O mandato do secretário-geral da ONU, Kofi Annan, termina em dezembro próximo, e até
o final do ano o Conselho de Segurança precisa recomendar
seu sucessor, que então terá
que ser indicado pela Assembléia Geral. Que tipo de pessoa
a ONU deveria escolher? O cargo é um misto de vários trabalhos em tempo integral, e é impossível esperar que os candidatos sejam qualificados para
todos eles. Assim, a ênfase da
busca deve ser voltada às qualidades pessoais básicas dos candidatos e a sua capacidade a
responder a desafios, mais do
que a qualificações específicas
-a caráter e potencial, mais do
que a experiência específica.
A história já mostrou que um
grande secretário-geral não
apenas é importante para a
ONU como constitui um bem
inestimável para o mundo. A
Carta da ONU, redigida em San
Francisco em 1945, era fundamentada na premissa de que os
aliados da 2ª Guerra Mundial
continuariam aliados e se tornariam a espinha dorsal da nova organização mundial. Mas as
crescentes tensões entre EUA e
União Soviética em pouco tempo fraturaram a aliança, e nos
40 anos seguintes a ONU foi
obrigada a improvisar outras
maneiras de manter a paz e a
segurança internacionais. Uma
parte importante dessa improvisação tem sido a ampliação
do papel do secretário-geral.

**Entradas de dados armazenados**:
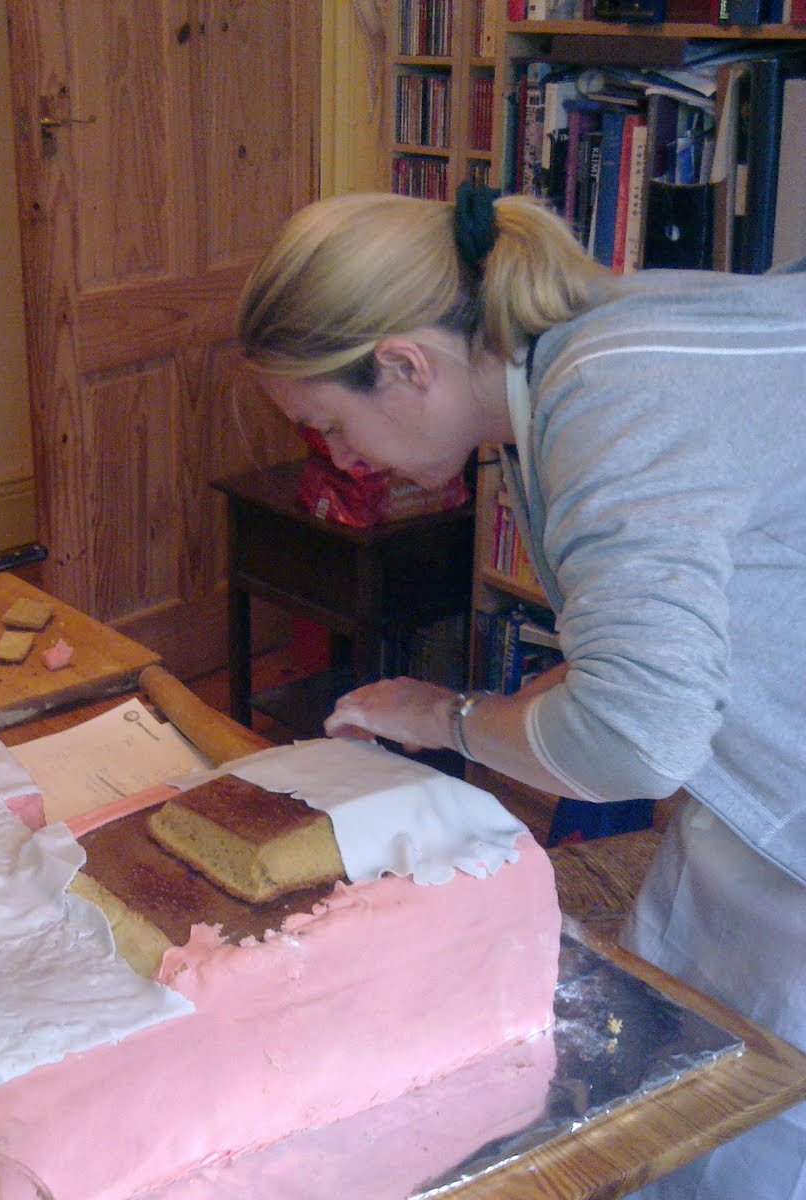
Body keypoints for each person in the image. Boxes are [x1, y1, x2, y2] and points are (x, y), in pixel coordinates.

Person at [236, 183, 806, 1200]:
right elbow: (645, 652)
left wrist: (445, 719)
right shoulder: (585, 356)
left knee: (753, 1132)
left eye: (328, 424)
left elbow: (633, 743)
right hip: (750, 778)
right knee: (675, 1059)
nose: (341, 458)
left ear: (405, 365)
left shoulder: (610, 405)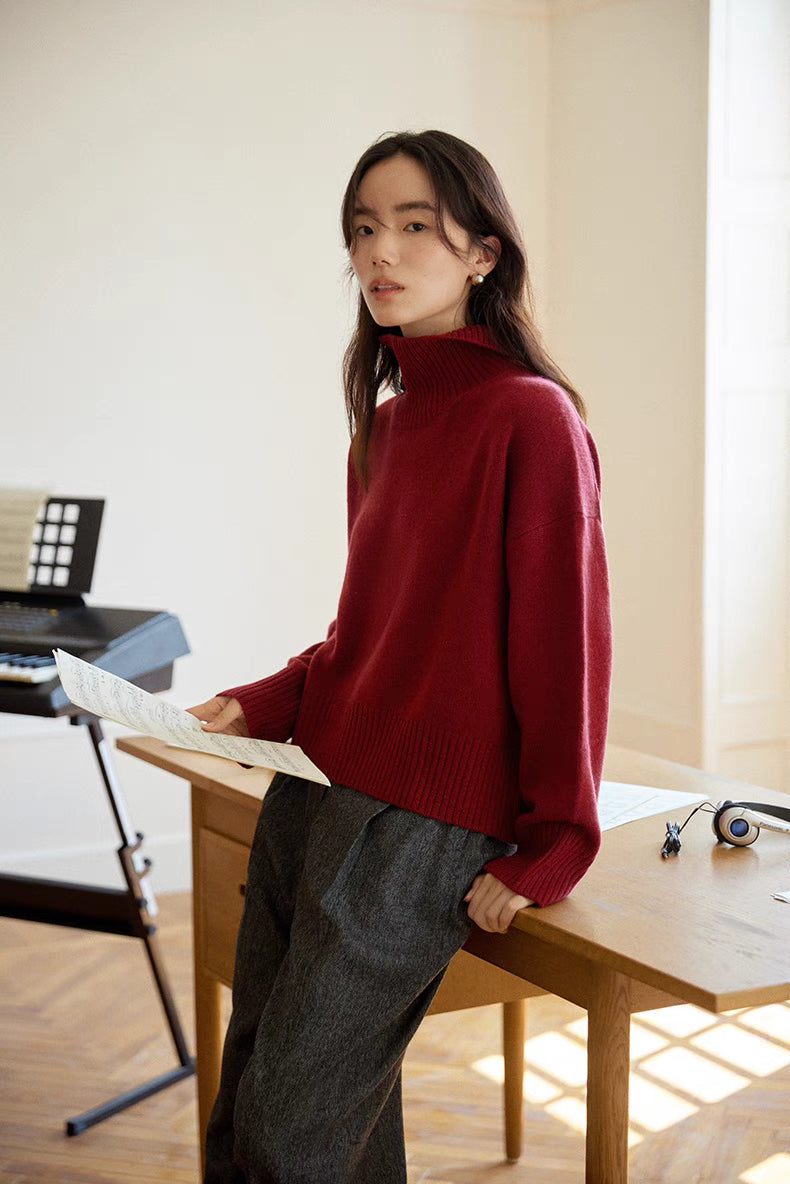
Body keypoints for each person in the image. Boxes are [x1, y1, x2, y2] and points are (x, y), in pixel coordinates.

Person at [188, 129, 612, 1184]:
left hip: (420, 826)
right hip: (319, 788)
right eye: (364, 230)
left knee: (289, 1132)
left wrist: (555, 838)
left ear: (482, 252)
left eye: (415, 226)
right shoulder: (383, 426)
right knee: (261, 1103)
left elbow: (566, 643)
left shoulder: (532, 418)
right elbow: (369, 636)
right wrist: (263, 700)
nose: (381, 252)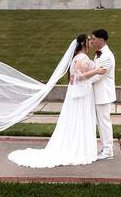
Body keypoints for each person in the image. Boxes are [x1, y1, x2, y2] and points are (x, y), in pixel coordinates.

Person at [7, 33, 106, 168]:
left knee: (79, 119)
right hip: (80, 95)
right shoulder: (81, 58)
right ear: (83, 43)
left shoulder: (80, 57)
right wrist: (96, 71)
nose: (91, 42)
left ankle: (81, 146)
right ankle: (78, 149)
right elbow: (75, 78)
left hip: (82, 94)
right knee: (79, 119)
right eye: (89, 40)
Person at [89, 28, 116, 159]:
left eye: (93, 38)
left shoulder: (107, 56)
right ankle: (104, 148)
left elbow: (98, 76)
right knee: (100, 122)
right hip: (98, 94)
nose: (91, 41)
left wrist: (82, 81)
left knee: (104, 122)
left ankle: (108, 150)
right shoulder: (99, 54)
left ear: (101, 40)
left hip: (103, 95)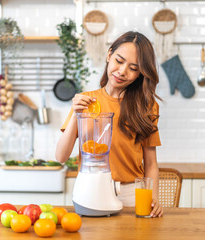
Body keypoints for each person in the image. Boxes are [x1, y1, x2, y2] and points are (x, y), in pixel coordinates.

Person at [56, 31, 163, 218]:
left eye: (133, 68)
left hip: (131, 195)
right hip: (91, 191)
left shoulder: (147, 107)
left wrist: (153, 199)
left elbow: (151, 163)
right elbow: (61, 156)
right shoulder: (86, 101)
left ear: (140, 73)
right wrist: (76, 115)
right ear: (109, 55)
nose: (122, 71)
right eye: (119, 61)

**O QUE FAZER**:
1 – Segundo o texto sobre o secretário-geral da ONU, onde e em que ano foi redigida a Carta da ONU?
2 – Reescreva a parte do texto sobre o secretário-geral da ONU que começa em "O mandato do" e segue até "a experiência específica.", trocando "candidatos" por "postulantes".
3 – Indique se cada afirmação concorda com o texto sobre o secretário-geral da ONU, respondendo sim ou não e citando as palavras do texto que decidem a questão.
(a) A Carta da ONU foi redigida em 1945.
(b) A busca pelo novo secretário-geral deve priorizar a experiência específica dos candidatos.
(c) Cabe à Assembleia Geral recomendar o sucessor de Kofi Annan.

**RESPOSTAS**:
1 – Em San Francisco, em 1945.

2 –
O mandato do secretário-geral da ONU, Kofi Annan, termina em dezembro próximo, e até
o final do ano o Conselho de Segurança precisa recomendar
seu sucessor, que então terá
que ser indicado pela Assembléia Geral. Que tipo de pessoa
a ONU deveria escolher? O cargo é um misto de vários trabalhos em tempo integral, e é impossível esperar que os postulantes sejam qualificados para
todos eles. Assim, a ênfase da
busca deve ser voltada às qualidades pessoais básicas dos postulantes e a sua capacidade a
responder a desafios, mais do
que a qualificações específicas
-a caráter e potencial, mais do
que a experiência específica.

3 –
(a) Sim: "Carta da ONU, redigida em San Francisco em 1945".
(b) Não: "a caráter e potencial, mais do que a experiência específica".
(c) Não: "o Conselho de Segurança precisa recomendar seu sucessor".